Requirement: Return each entry below word for word, leaving out any image.

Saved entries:

------

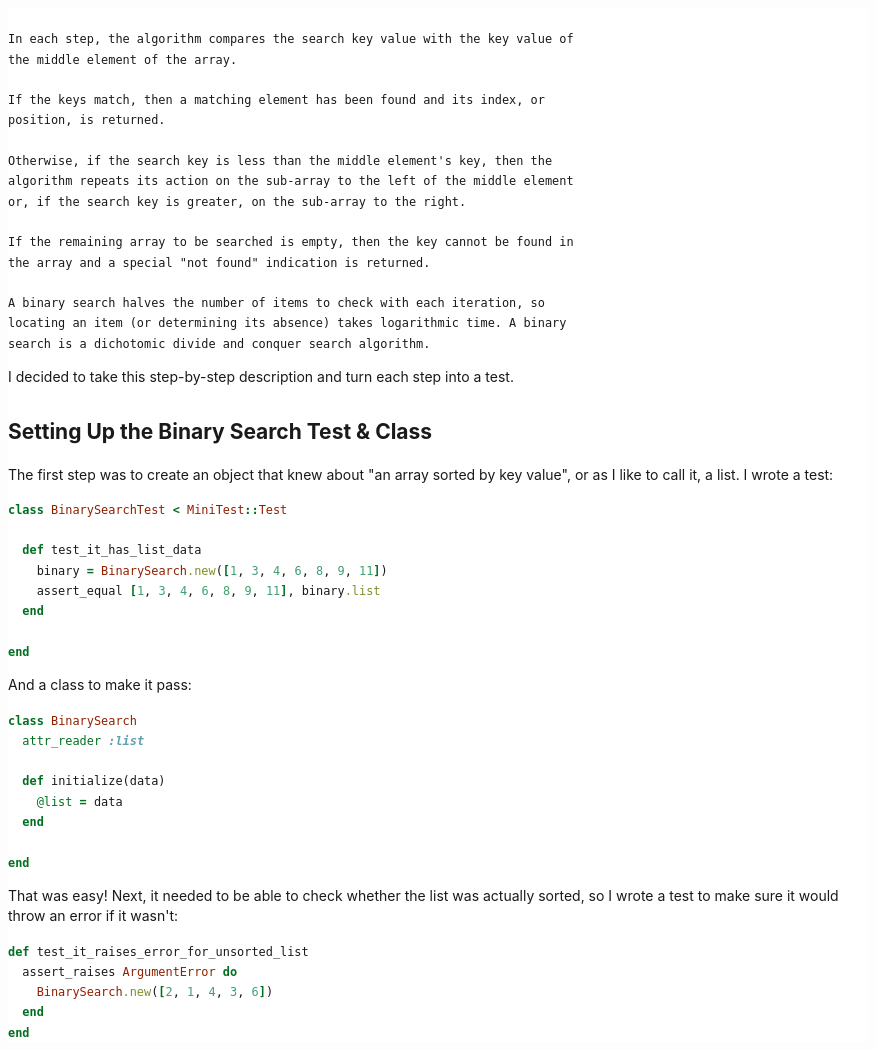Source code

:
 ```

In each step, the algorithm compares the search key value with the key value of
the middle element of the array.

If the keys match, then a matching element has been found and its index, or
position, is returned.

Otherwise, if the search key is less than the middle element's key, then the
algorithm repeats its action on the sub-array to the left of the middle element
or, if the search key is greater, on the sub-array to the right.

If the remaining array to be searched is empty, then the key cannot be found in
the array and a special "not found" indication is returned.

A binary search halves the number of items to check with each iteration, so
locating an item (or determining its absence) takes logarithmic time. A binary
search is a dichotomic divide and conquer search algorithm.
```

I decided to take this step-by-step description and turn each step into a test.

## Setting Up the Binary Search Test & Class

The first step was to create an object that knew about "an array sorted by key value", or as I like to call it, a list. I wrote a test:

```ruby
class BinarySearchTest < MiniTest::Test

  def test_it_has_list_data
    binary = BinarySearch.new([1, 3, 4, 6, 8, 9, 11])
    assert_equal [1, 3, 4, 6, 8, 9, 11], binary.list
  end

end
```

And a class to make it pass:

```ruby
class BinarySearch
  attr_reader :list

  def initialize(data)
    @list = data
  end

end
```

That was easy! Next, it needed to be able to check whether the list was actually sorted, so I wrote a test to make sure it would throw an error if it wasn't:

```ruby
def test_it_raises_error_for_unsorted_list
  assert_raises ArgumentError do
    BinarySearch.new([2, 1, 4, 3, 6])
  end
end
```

------

Answer section:
Source code

:
 ```

In each step, the algorithm compares the search key value with the key value of
the middle element of the array.

If the keys match, then a matching element has been found and its index, or
position, is returned.

Otherwise, if the search key is less than the middle element's key, then the
algorithm repeats its action on the sub-array to the left of the middle element
or, if the search key is greater, on the sub-array to the right.

If the remaining array to be searched is empty, then the key cannot be found in
the array and a special "not found" indication is returned.

A binary search halves the number of items to check with each iteration, so
locating an item (or determining its absence) takes logarithmic time. A binary
search is a dichotomic divide and conquer search algorithm.
```

I decided to take this step-by-step description and turn each step into a test.

## Setting Up the Binary Search Test & Class

The first step was to create an object that knew about "an array sorted by key value", or as I like to call it, a list. I wrote a test:

```ruby
class BinarySearchTest < MiniTest::Test

  def test_it_has_list_data
    binary = BinarySearch.new([1, 3, 4, 6, 8, 9, 11])
    assert_equal [1, 3, 4, 6, 8, 9, 11], binary.list
  end

end
```

And a class to make it pass:

```ruby
class BinarySearch
  attr_reader :list

  def initialize(data)
    @list = data
  end

end
```

That was easy! Next, it needed to be able to check whether the list was actually sorted, so I wrote a test to make sure it would throw an error if it wasn't:

```ruby
def test_it_raises_error_for_unsorted_list
  assert_raises ArgumentError do
    BinarySearch.new([2, 1, 4, 3, 6])
  end
end
```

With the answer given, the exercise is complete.